**THE TASK:** Please set down, exactly, the line with "1. Legal Standard" and all lines that follow it through the end of the records below.

▽

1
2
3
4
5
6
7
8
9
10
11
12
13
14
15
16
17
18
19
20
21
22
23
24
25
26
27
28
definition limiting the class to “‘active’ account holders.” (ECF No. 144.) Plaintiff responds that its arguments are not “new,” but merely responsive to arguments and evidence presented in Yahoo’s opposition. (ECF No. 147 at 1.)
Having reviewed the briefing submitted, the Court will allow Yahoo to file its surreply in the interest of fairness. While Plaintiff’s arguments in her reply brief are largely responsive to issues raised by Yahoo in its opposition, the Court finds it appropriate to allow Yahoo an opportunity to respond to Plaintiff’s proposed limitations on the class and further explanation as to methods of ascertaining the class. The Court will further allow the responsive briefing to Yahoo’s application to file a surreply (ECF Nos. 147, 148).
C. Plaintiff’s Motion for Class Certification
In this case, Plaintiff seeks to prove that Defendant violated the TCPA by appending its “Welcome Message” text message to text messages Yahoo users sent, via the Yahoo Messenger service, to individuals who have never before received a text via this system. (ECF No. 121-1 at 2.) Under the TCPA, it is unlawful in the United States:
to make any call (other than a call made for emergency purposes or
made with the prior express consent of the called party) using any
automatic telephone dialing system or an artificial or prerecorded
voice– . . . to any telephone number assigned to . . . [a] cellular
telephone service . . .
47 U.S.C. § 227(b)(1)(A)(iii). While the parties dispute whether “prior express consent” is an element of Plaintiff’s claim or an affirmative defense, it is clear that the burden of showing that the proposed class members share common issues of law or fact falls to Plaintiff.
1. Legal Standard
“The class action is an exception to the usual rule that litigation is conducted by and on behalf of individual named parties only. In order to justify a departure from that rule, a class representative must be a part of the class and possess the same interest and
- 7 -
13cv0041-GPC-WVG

△

**WRITTEN RESPONSE:**
1. Legal Standard
“The class action is an exception to the usual rule that litigation is conducted by and on behalf of individual named parties only. In order to justify a departure from that rule, a class representative must be a part of the class and possess the same interest and
- 7 -
13cv0041-GPC-WVG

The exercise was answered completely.